Marx, V. M.; Sullivan, A. H.; Melaimi, M.; Virgil; S. C.; Keitz, B. K.; Weinberger, D. S.; Bertrand, G. and Grubbs, R. H. “Cyclic Alkyl Amino Carbene (CAAC) Ruthenium Complexes as Remarkably Active Catalysts for Ethenolysis” Angew. Chem. Int. Ed. 2015, 54, 1919-23
Ethenolysis of seed oils has significant potential as a clean and sustainable way for the production of linear α-olefins, but the high catalyst loadings required to achieve reasonable yields of terminal olefins are not cost efficient on industrial scale. Unlike the very efficient cross metathesis reactions with terminal or internal olefins, turnover Numbers (TON) of only 2,000-5,000 were achieved with the standard first and second generation Ru metathesis catalysts in the ethenolysis of Methyl Oleate (MO). First generation Grubbs catalyst shows very high selectivity for ethenolysis but decomposes very quickly in the presence of ethylene. Second generation catalysts are significantly less selective for ethenolysis due to their propensity for self-metathesis reactions.

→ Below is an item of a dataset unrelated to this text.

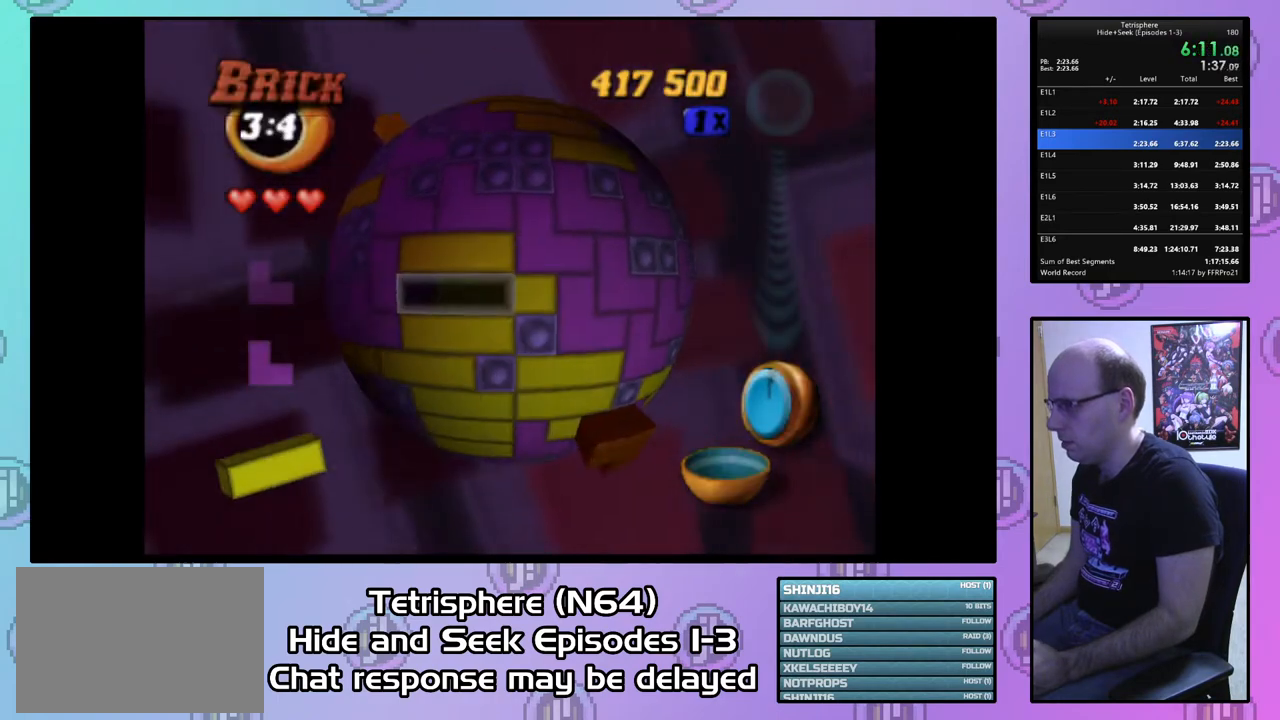
{"buttons": [], "right_stick": "center", "events": [[67, "DPAD_RIGHT", "down"], [200, "DPAD_RIGHT", "up"], [500, "DPAD_DOWN", "up"]]}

Promising results achieved previously with CAAC catalyst 1 prompted more systematic investigation which led to the synthesis of new catalysts exhibiting remarkable TONs: the highest TON achieved was over 300,000!
In the best performing catalysts 2 and 3, increased N-aryl substitution appears to increase the selectivity for terminal olefins. The high activity for ethenolysis can be explained by the increased stabilization of the ruthenium methylidene intermediate generated in the presence of ethylene. Ruthenium methylidenes are known to decompose rapidly through the insertion of the N-aryl substituent into the methylidene carbene. The increased electron density at the ruthenium and the steric bulk at the N-aryl groups in the CAAC derived catalysts probably stabilizes this highly reactive intermediate. The increased stability of the methylidene allows the ethenolysis reaction to proceed to completion to achieve the equilibrium ratio of terminal olefins.

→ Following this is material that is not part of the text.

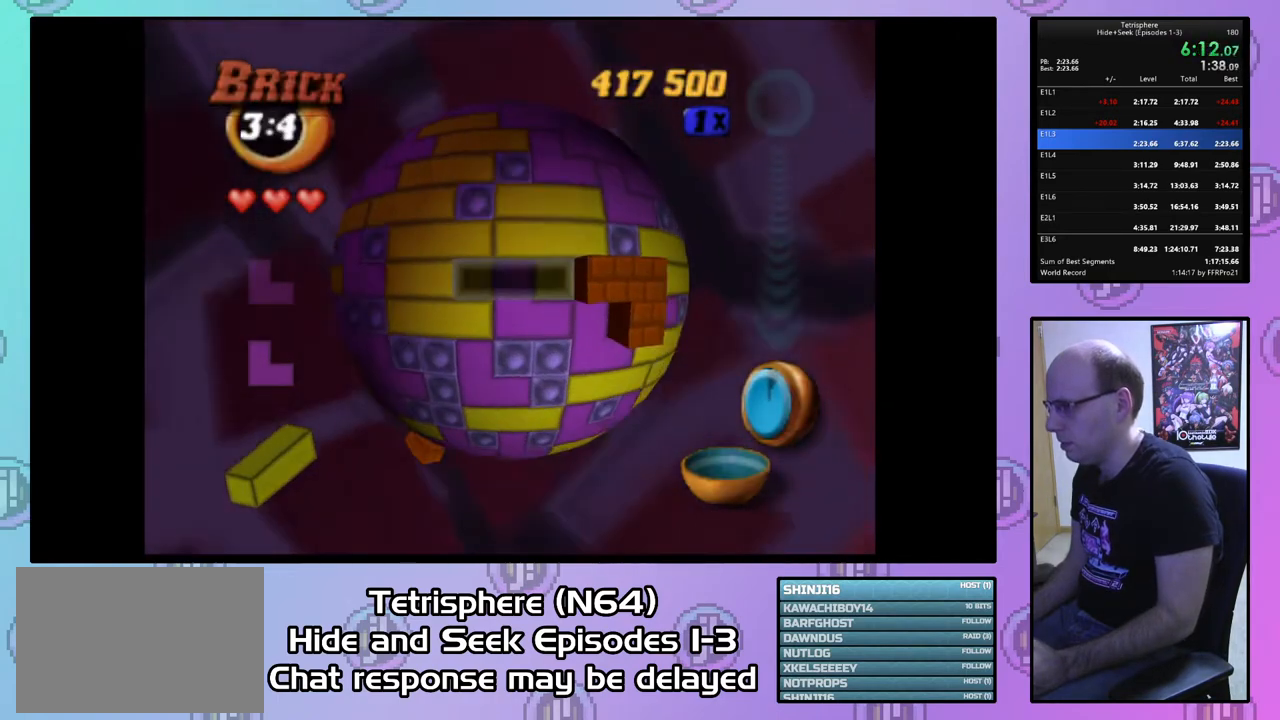
{"buttons": ["SQUARE", "DPAD_RIGHT"], "right_stick": "center", "events": [[33, "DPAD_RIGHT", "up"], [167, "DPAD_UP", "down"], [233, "DPAD_UP", "up"], [267, "SQUARE", "down"], [467, "DPAD_RIGHT", "down"]]}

Last but not least, it’s noteworthy how crucial the purity of the ethylene gas was to achieve high TONs. The use of 99.95% purity almost doubled the previously reported TON for 1 achieved with 99.9% pure ethylene1. The use of even higher grade gas (99.995%) led to dramatic increase to 340,000 TON at 1 ppm catalyst loading with catalyst 2.
1TON of 35,000 was achieved for ethenolysis of MO: Schrodi, Y.; Ung, T.; Vargas, A.; Mkrtumyan, G.; Champagne, T. M.; Pederson, R. L.; Hong, S. H. Clean 2008, 36, 669-73.